Juliette Vallery, je l'ai découverte grâce à ses séries à succès Pops et Patabulle. Ici, avec ce titre
A un passant, c'est une autre facette de son talent qu'elle nous livre. Si on peut parler de grand écart, j'ai pourtant retrouvé dans ces deux univers une même poésie des mots. Qu'elle s'adresse aux touts petits ou aux grands,
Juliette Vallery utilise le même langage des sentiments, celui qui fait mouche et vous touche droit au coeur.
Pour s'en convaincre, il suffit juste de parcourir les intitulés des "chapitres" : "Etincelle", "Eblouissement", "Eclipse", "Crépuscule", "Veilleuse", ces cinq mots qui résument à eux-seuls ce court récit, cette histoire d'amour, de passion aussi puissante qu'éphémère.
Dans un jeu de paragraphes courts, elle alterne les points de vue en "je" de sa narratrice, son Elle, et ceux en "il" du passant qui bouleverse sa vie, son Il.
"Il n'y a que cela que l'on puisse nommer une rencontre. Ce moment précis où la vie se déracine pour basculer vers l'étrange."
Sa narratrice revient dix ans après sur cet amour qui l'a naufragée. Il lui a fallu tout ce temps pour le regarder en face. Son Il, elle l'a rencontré dans la rue - un passant qui n'en était pas vraiment un puisqu'il l'épiait depuis un moment, un homme qui n'était pas son genre et pour qui elle n'avait pas dressé ses barrières de protection. de cette rencontre "fortuite" naît une passion torride, instantanée, dévastatrice.
Comme elle, on adore jouer les "voyeuses.

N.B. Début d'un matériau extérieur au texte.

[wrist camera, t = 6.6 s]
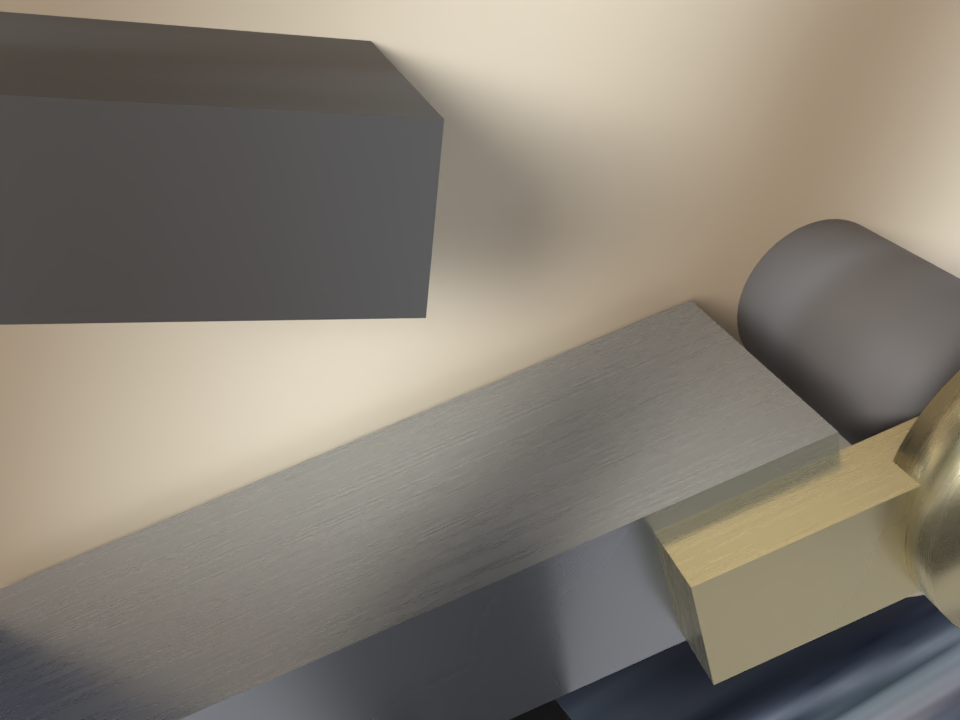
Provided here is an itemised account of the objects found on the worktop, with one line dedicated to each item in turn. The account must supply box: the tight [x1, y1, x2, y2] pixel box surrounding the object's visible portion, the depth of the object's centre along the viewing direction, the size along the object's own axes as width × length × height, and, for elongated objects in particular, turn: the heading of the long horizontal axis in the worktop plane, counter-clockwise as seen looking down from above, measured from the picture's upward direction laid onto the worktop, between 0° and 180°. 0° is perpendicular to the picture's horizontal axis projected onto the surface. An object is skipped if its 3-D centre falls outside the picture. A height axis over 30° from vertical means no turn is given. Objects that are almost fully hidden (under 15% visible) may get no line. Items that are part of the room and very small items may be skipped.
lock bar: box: [0, 300, 960, 720], centre depth 7 cm, size 10×3×3 cm, turn 107°
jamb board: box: [0, 0, 960, 597], centre depth 8 cm, size 18×13×4 cm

Entrer par effraction dans les cours interdites". Dès la première ligne, on observe ce couple, mort avant même d'être né. Et, immanquablement, on s'interroge sur l'amour, la passion, le couple, la pérennité des sentiments ... Ne s'agit-il que de mots ?
"Trois p'tits chats. Chasse à coeur. Coeur à corps. Corrida. D'arrache-pied. Pied à terre. Terrain vague. Vague à l'âme. Lame de fond. Fondement. Mensonger. Gestuelle. Elimée. Mélodie. Dissonante. Entonnée. Nez au vent. Vengeresse. Respirant, mal sans toi, à l'étroit, à l'étroit, trois p'tits pas, patatras..."
D'un bout à l'autre, on se laisse entraîner dans cette danse, tantôt rapide et passionnelle, tantôt lente et sensuelle. On entend bien les dissonances, celles qui devraient mettre en garde mais, comme Elle, on ne veut y prêter l'oreille. Pas tout de suite, pas maintenant. Et si l'histoire finissait bien ?
Comme le Petit Prince demandait à l'aviateur de lui dessiner un mouton, Elle lui demande de lui raconter une histoire, se laisse bercer par ses mots, oublie que leur temps est forcément compté, que déjà ils se leurrent l'un l'autre, que déjà ils se quittent...
Ce petit livre blanc se déguste. On caresse le papier grumeleux de la couverture. On savoure les mots qui s'égrènent et comme cet enfant de l'"épilogue", on "se concentre sur le dessin des lettres, feint de décrypter leurs boucles, et réinvente l'histoire". Si raconter permet à la narratrice de prendre une distance par rapport à cet amour, de transformer l'homme en personnage, de ne plus le voir que comme un passant, le lecteur, lui, s'interroge longtemps après avoir refermé le livre : "nous deux" n'est-il qu'une chimère douce-amère ?
"Lui
(...)
- En fait, moi, je ne vois l'amour que comme ça : un mélange de poésie et de burlesque, ourlé d'une brutale gravité.
L'histoire balance entre romance et grand guignol. Et soudain, se creuse quelque chose qui ressemble au destin."